Valls : « Jérusalem est la capitale d’Israël, et personne ne va le remettre en cause »

« Jérusalem est la capitale d'Israël, et personne ne va le remettre en cause ». Voilà la déclaration de l’ancien premier ministre Manuel Valls lorsqu’il a été interrogé sur la situation israélo-palestinienne récemment relancée par la décision prise par Donald Trump de reconnaître Jérusalem comme capitale d’Israël.

Manuel Valls à Tel Aviv, le 22 mai 2016. JACK GUEZ/AFP

Ce mardi, suite à la demande pour reconnaître la Palestine comme État indépendant porté à l’Union Européenne par le président palestinien Mahmoud Abbas, Manuel Valls a été interrogé sur le conflit israélo-palestinienne et sur le statut de Jérusalem sur BFMTV et RMC.

Au début de sa réponse Manuel Valls n’a fait que suivre la ligne habituelle de la diplomatie française déjà affichée par Emmanuel Macron lors de la visite de Benjamin Netanyahu à Paris en décembre dernier.
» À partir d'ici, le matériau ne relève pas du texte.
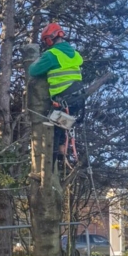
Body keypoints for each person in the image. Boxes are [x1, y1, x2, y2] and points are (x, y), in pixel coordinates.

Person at [28, 23, 84, 159]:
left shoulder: (52, 54)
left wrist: (39, 60)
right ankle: (62, 156)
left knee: (52, 130)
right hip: (78, 96)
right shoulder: (75, 54)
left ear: (49, 39)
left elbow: (33, 70)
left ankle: (53, 159)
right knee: (63, 129)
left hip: (64, 97)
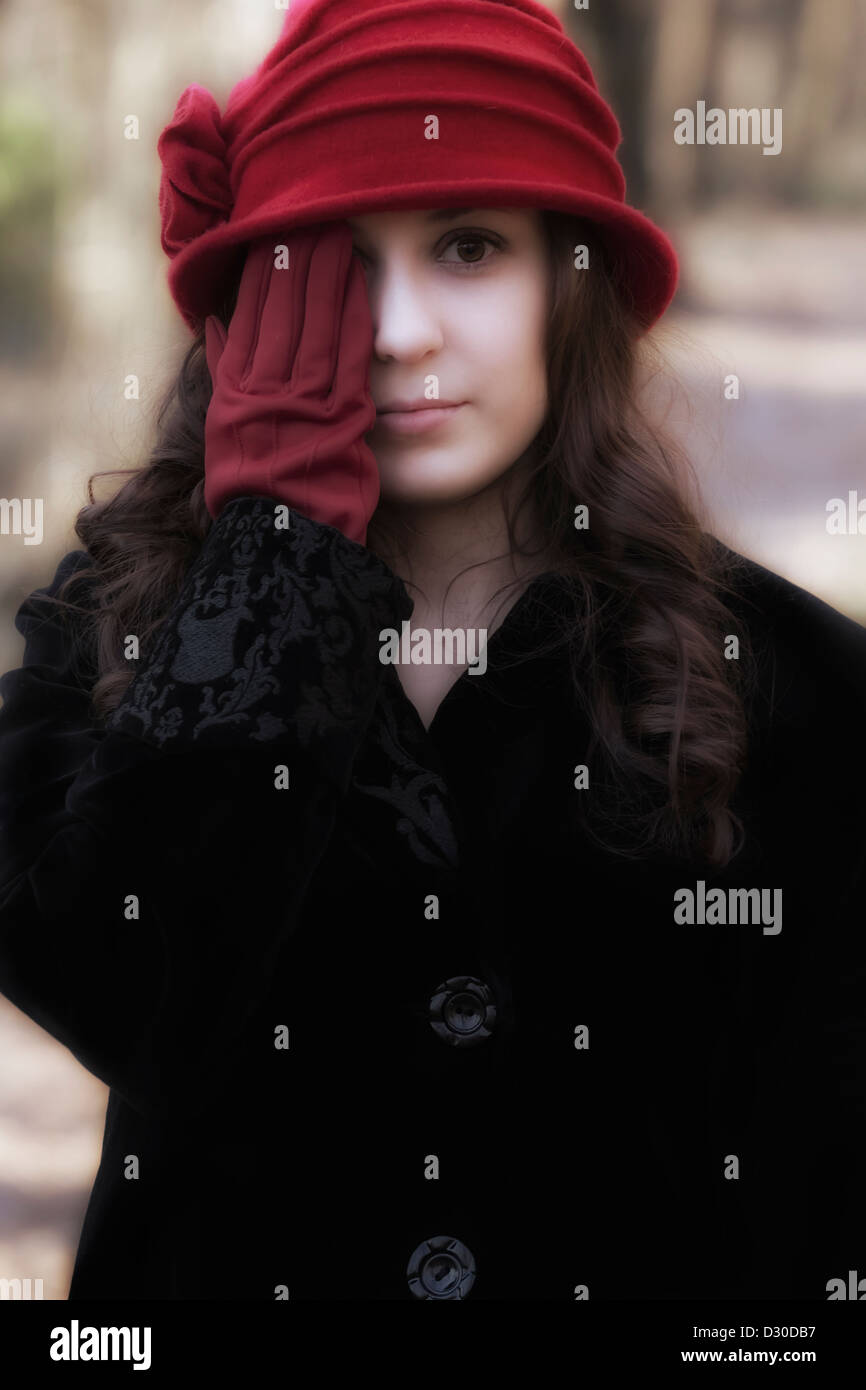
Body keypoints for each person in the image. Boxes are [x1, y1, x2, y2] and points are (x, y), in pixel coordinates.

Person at [1, 0, 865, 1303]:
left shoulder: (803, 690)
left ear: (569, 286)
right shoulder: (110, 634)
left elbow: (819, 1200)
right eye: (339, 266)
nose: (397, 333)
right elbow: (127, 992)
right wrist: (278, 563)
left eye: (466, 248)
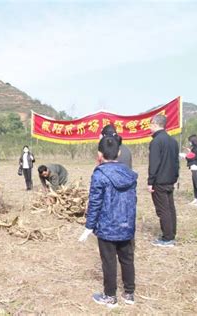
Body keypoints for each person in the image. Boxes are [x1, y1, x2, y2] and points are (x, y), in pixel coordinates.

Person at [79, 136, 138, 308]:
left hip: (107, 226)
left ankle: (110, 297)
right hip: (126, 225)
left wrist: (89, 227)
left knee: (109, 261)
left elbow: (95, 202)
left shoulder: (100, 174)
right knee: (127, 259)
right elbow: (132, 201)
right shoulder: (129, 174)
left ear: (99, 154)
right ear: (119, 153)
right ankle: (129, 293)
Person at [148, 114, 179, 247]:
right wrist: (176, 177)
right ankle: (171, 233)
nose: (149, 127)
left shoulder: (156, 141)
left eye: (150, 124)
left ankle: (167, 238)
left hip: (159, 181)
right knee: (170, 208)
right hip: (170, 179)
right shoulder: (173, 141)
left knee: (163, 210)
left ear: (155, 124)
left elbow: (154, 163)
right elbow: (176, 162)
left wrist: (150, 181)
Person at [179, 134, 197, 206]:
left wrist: (184, 155)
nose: (189, 143)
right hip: (194, 168)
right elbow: (193, 154)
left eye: (190, 141)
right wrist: (190, 151)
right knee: (194, 184)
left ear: (193, 141)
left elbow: (192, 157)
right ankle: (195, 198)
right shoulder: (196, 148)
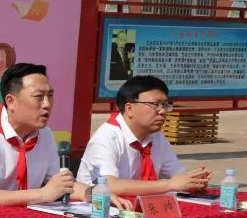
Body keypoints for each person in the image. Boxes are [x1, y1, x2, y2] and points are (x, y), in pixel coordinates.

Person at [0, 63, 93, 210]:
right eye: (38, 96)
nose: (47, 104)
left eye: (50, 96)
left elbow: (61, 185)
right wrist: (41, 194)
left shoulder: (45, 134)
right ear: (11, 101)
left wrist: (95, 193)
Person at [79, 75, 211, 196]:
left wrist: (193, 181)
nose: (163, 111)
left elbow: (178, 174)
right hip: (98, 209)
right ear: (129, 108)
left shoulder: (156, 137)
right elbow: (108, 186)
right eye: (155, 105)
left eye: (165, 105)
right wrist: (169, 184)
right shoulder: (106, 137)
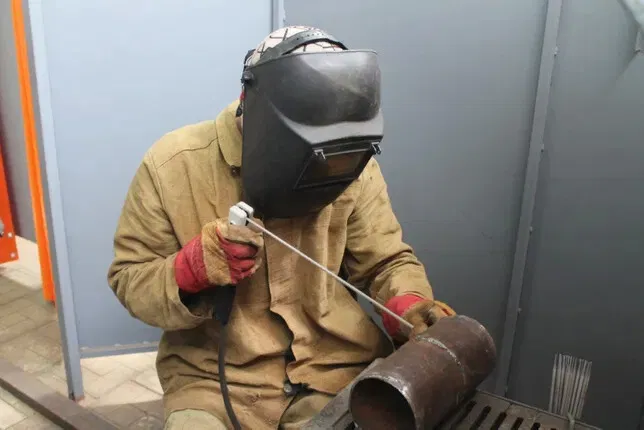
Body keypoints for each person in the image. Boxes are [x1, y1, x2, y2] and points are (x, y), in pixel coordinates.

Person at [107, 25, 455, 430]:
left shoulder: (350, 163)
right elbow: (130, 280)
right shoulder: (172, 166)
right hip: (214, 381)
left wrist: (406, 303)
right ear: (249, 104)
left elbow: (386, 262)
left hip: (334, 369)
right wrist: (190, 270)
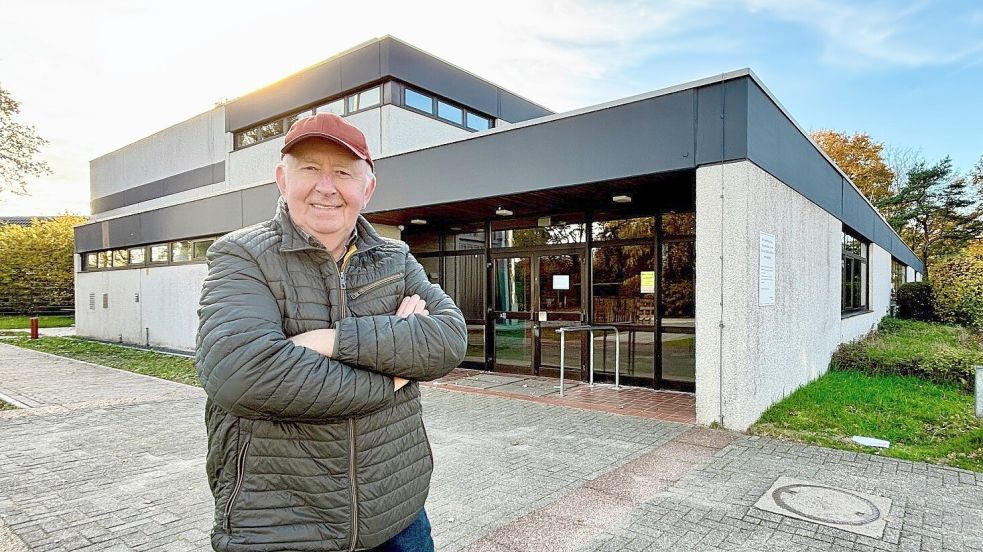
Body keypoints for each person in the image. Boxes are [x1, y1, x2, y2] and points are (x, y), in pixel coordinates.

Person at [196, 113, 467, 552]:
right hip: (281, 524)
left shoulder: (395, 257)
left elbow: (449, 340)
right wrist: (396, 376)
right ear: (282, 179)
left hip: (398, 511)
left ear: (367, 187)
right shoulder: (241, 255)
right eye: (309, 169)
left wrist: (331, 341)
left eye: (342, 172)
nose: (326, 186)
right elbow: (242, 375)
Ainsi l’ancien premier ministre a déclaré : « Je ne crois pas dans les discussions unilatérales qui ne passent pas d’abord par une discussion directe entre la Palestine et les Israéliens. Je ne crois pas que ce serait la bonne solution » et tout de suite il a ajouté qu’il était pour « un État palestinien et deux États, l’État d’Israël et l’État palestinien vivant côte à côte, mais nous savons que c’est très difficile ».

Pourtant quand Jean-Jacques Bourdin lui a demandé de savoir si lui-même critiquait la décision prise par Donald Trump de déplacer l’ambassade nord-américaine à Jérusalem et de reconnaître la ville comme la capitale d’Israël, Valls a répondu que « oui, parce que ça n’a pas fait avancer les choses » avant de nuancer « même si je sais, et tout le monde sait que Jérusalem est la capitale d’Israël, et personne ne va le remettre en cause ».
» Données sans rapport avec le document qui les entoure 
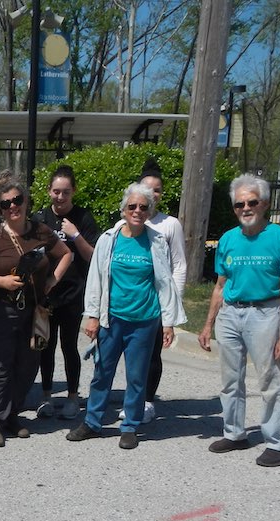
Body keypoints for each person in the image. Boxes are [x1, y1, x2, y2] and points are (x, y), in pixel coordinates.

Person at [66, 183, 186, 449]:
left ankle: (130, 425)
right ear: (123, 210)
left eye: (143, 207)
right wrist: (93, 316)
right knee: (102, 372)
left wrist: (168, 322)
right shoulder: (109, 239)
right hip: (112, 319)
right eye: (132, 206)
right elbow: (96, 278)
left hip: (144, 320)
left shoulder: (156, 241)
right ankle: (93, 422)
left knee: (136, 376)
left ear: (149, 211)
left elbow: (164, 282)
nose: (138, 211)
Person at [198, 173, 280, 468]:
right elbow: (219, 286)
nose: (245, 208)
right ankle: (235, 433)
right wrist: (208, 325)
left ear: (264, 203)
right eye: (239, 203)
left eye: (252, 202)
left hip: (266, 314)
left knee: (269, 379)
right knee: (230, 380)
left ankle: (279, 443)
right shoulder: (228, 239)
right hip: (230, 313)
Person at [0, 175, 72, 448]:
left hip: (34, 310)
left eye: (17, 200)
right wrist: (0, 281)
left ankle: (11, 416)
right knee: (0, 366)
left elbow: (66, 254)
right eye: (6, 204)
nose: (12, 207)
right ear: (0, 209)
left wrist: (52, 281)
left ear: (26, 201)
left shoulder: (41, 231)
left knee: (27, 365)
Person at [118, 159, 187, 423]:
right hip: (131, 300)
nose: (152, 194)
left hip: (158, 301)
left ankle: (147, 401)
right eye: (147, 188)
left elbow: (179, 265)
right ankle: (132, 398)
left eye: (157, 190)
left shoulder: (170, 224)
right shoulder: (129, 218)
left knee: (152, 353)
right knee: (132, 354)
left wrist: (173, 303)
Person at [31, 165, 101, 420]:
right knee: (45, 347)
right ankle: (46, 396)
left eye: (66, 193)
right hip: (46, 294)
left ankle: (73, 397)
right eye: (56, 192)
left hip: (73, 293)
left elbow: (94, 257)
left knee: (69, 346)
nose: (60, 197)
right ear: (49, 191)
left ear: (74, 192)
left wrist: (76, 234)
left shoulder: (83, 218)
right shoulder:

Avec cette déclaration, Manuel Valls, reprend l’argument qu’avait déjà donné le président nord-américain afin de justifier la décision prise début décembre dernier par rapport au déplacement de son ambassade à Tel-Aviv. Comme Donald Trump le soulignait, reconnaître Jérusalem comme la capitale d’Israël était « reconnaître une réalité ».

Cette déclaration du président nord-américain fut déjà rejetée par l’ONU le 21 décembre, lorsque l’organisation a adopté une résolution qui affirmait que toute décision concernant le statut de Jérusalem "n’a pas de force légale, est nulle et non avenue et doit être révoquée".
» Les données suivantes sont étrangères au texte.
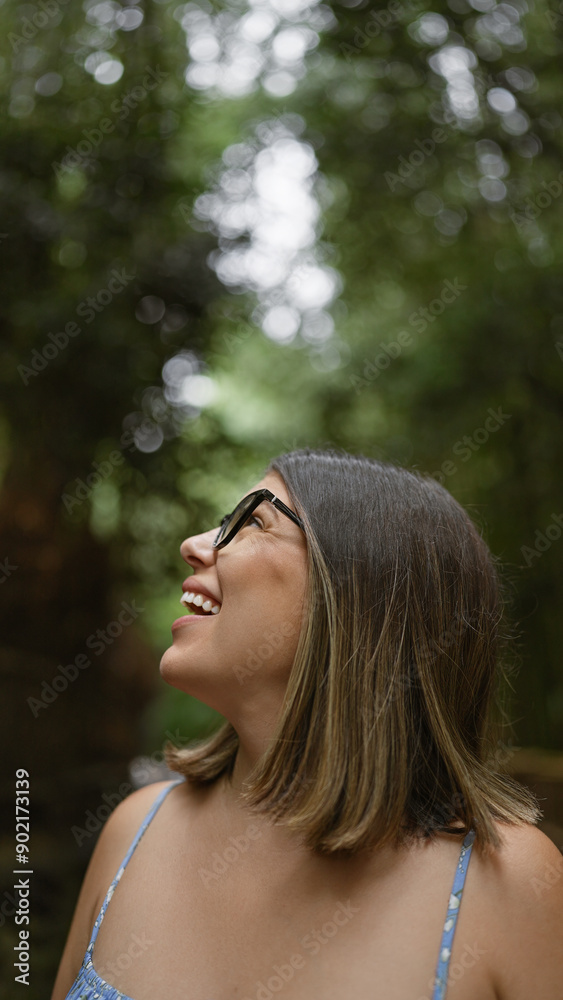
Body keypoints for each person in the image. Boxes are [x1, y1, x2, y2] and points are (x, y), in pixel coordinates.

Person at [52, 448, 563, 1000]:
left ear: (356, 591)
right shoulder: (133, 829)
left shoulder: (510, 884)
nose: (195, 545)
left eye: (252, 522)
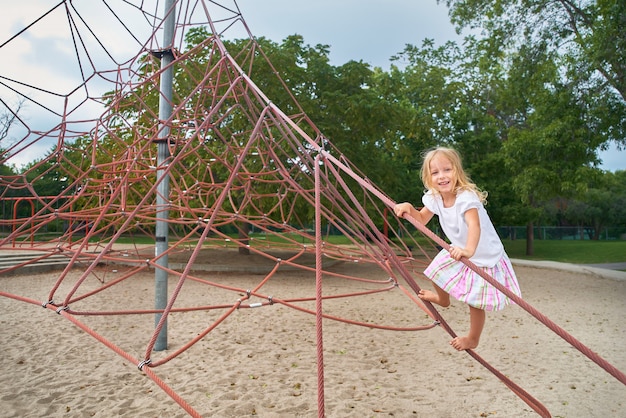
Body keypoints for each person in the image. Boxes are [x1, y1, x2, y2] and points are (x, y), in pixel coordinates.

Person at [394, 147, 521, 351]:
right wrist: (409, 207)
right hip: (460, 249)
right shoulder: (435, 198)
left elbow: (474, 226)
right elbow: (421, 220)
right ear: (428, 177)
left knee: (475, 302)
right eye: (435, 172)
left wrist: (469, 251)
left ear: (457, 171)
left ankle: (472, 338)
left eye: (447, 170)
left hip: (484, 255)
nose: (442, 176)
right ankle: (443, 299)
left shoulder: (466, 197)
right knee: (435, 271)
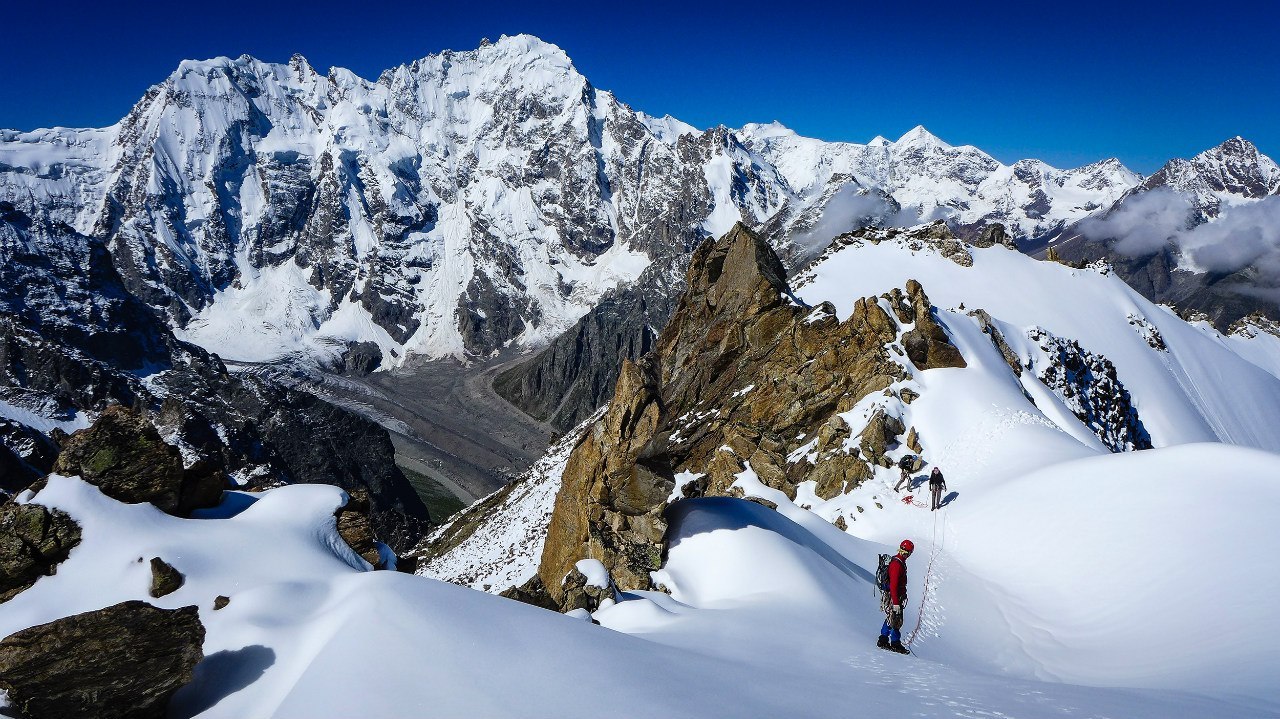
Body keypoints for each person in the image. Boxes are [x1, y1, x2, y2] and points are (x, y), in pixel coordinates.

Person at [877, 539, 913, 654]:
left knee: (890, 617)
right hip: (895, 596)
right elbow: (893, 585)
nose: (908, 555)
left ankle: (883, 639)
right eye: (909, 552)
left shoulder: (898, 561)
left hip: (896, 595)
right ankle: (895, 642)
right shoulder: (897, 564)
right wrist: (896, 602)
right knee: (896, 620)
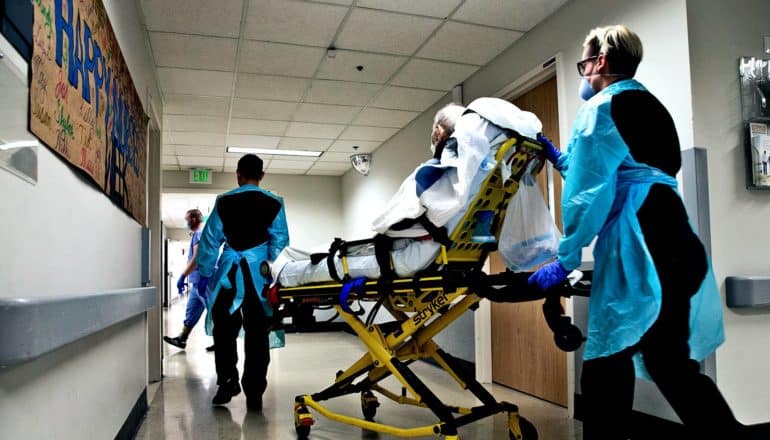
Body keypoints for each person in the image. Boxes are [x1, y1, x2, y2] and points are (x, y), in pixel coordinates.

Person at [529, 25, 768, 439]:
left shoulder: (601, 107)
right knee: (671, 365)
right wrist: (563, 160)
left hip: (641, 245)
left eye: (584, 63)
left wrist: (565, 258)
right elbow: (624, 171)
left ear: (599, 62)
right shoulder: (651, 105)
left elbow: (588, 195)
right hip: (675, 236)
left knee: (605, 368)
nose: (584, 73)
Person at [195, 154, 289, 411]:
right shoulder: (274, 203)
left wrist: (205, 272)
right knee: (257, 333)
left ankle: (227, 382)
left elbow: (210, 239)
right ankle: (255, 391)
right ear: (261, 175)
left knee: (223, 329)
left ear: (238, 174)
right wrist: (272, 273)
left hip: (230, 275)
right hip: (259, 277)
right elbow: (280, 245)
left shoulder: (224, 202)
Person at [163, 209, 214, 352]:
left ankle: (222, 342)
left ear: (193, 219)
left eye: (186, 219)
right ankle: (182, 338)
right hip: (197, 282)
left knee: (214, 312)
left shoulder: (199, 234)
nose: (186, 222)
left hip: (205, 280)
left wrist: (182, 276)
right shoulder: (197, 235)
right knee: (191, 311)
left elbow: (197, 259)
Toutefois cette opposition reste faible. Donc des déclarations comme celle de Manuel Valls ne sont que le reflet des énormes intérêts qu’a le bloc occidental dans la région critique du Moyen Orient. Car sa domination passe pour un fort soutient politique, économique et militaire de son rempart dans la région, Israël.

Comme a déjà éclairci Emmanuel Macron lors de la visite du président israélien en France en décembre dernier : « tout ce qui menace la sécurité d’Israël et des Israéliens est condamné par la France avec beaucoup de fermeté et de clarté ». Quant à Valls, il continue ainsi son évolution effrénée vers la droite.